A bem dizer da verdade, é bem provável que Chico Anysio fosse cancelado hoje pela construção de alguns desses personagens…

Depois da saída de Boni, sua participação na Rede Globo foi se restringindo. Os bordões repetitivos podem ter saturado o público. E o peso da idade finalmente chegou. Ficou relegado a quadros aqui e acolá do programa Zorra Total.

Esta geração nova pouco se lembra de Chico Anysio. Meu filho mais velho só conhecia o personagem Professor Raimundo — mas não quem o criou (sim, a memória do brasileiro é mesmo curta). Uma pena.

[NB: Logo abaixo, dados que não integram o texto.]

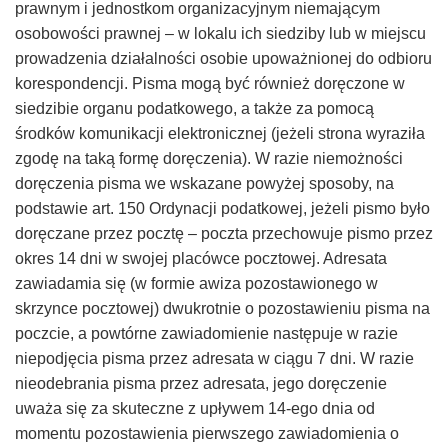
prawnym i jednostkom organizacyjnym niemającym
osobowości prawnej – w lokalu ich siedziby lub w miejscu
prowadzenia działalności osobie upoważnionej do odbioru
korespondencji. Pisma mogą być również doręczone w
siedzibie organu podatkowego, a także za pomocą
środków komunikacji elektronicznej (jeżeli strona wyraziła
zgodę na taką formę doręczenia). W razie niemożności
doręczenia pisma we wskazane powyżej sposoby, na
podstawie art. 150 Ordynacji podatkowej, jeżeli pismo było
doręczane przez pocztę – poczta przechowuje pismo przez
okres 14 dni w swojej placówce pocztowej. Adresata
zawiadamia się (w formie awiza pozostawionego w
skrzynce pocztowej) dwukrotnie o pozostawieniu pisma na
poczcie, a powtórne zawiadomienie następuje w razie
niepodjęcia pisma przez adresata w ciągu 7 dni. W razie
nieodebrania pisma przez adresata, jego doręczenie
uważa się za skuteczne z upływem 14-ego dnia od
momentu pozostawienia pierwszego zawiadomienia o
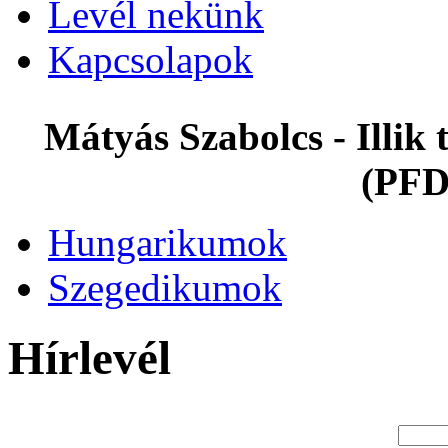
Levél nekünk
Kapcsolapok
Mátyás Szabolcs - Illi
(PFD
Hungarikumok
Szegedikumok
Hírlevél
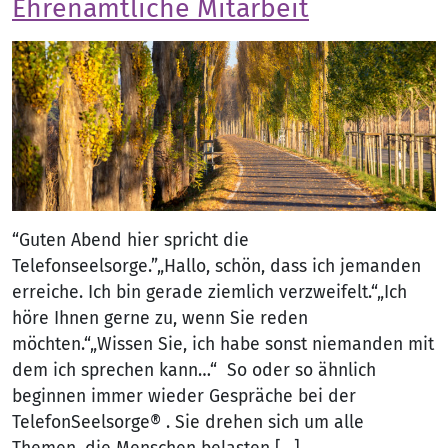
Ehrenamtliche Mitarbeit
“Guten Abend hier spricht die
Telefonseelsorge.”„Hallo, schön, dass ich jemanden
erreiche. Ich bin gerade ziemlich verzweifelt.“„Ich
höre Ihnen gerne zu, wenn Sie reden
möchten.“„Wissen Sie, ich habe sonst niemanden mit
dem ich sprechen kann…“ So oder so ähnlich
beginnen immer wieder Gespräche bei der
TelefonSeelsorge® . Sie drehen sich um alle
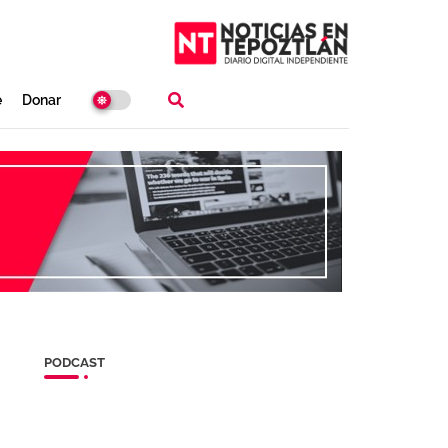
e
Donar
PODCAST
n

Problemas cardiorrespiratórios levou-o a internar-se por quatro meses no início de 2011. Chegou a ficar em coma neste período. Fortes dores de coluna o levaram de volta ao hospital em novembro. Sua assessoria informou que tratava-se de “uma vértebra quebrada há uns seis ou sete anos que às vezes voltava a doer” (daí o mote deste artigo). E no Natal de 2011, voltou a ser internado. Sofria de infecção urinária, e só tinha 4% de capacidade pulmonar — resultado de décadas de tabagismo. Custou para morrer. Respirava com ajuda de aparelho, fez uma traqueostomia — e se foi aos 80 anos em 23 de março de 2012.

Tal qual Mussum, cuja persona ajudou a criar, a herança deste grande comediante é também palco de feroz disputa familiar. Por incrível que pareça, ele deixou pouco — depois de numerosos casamentos e vários filhos.

Em tempo: Seu filho, Nizo Neto, disse que o pai sofria de depressão — doença que acomete frequentemente os grandes comediantes, como o também saudoso Robin Williams.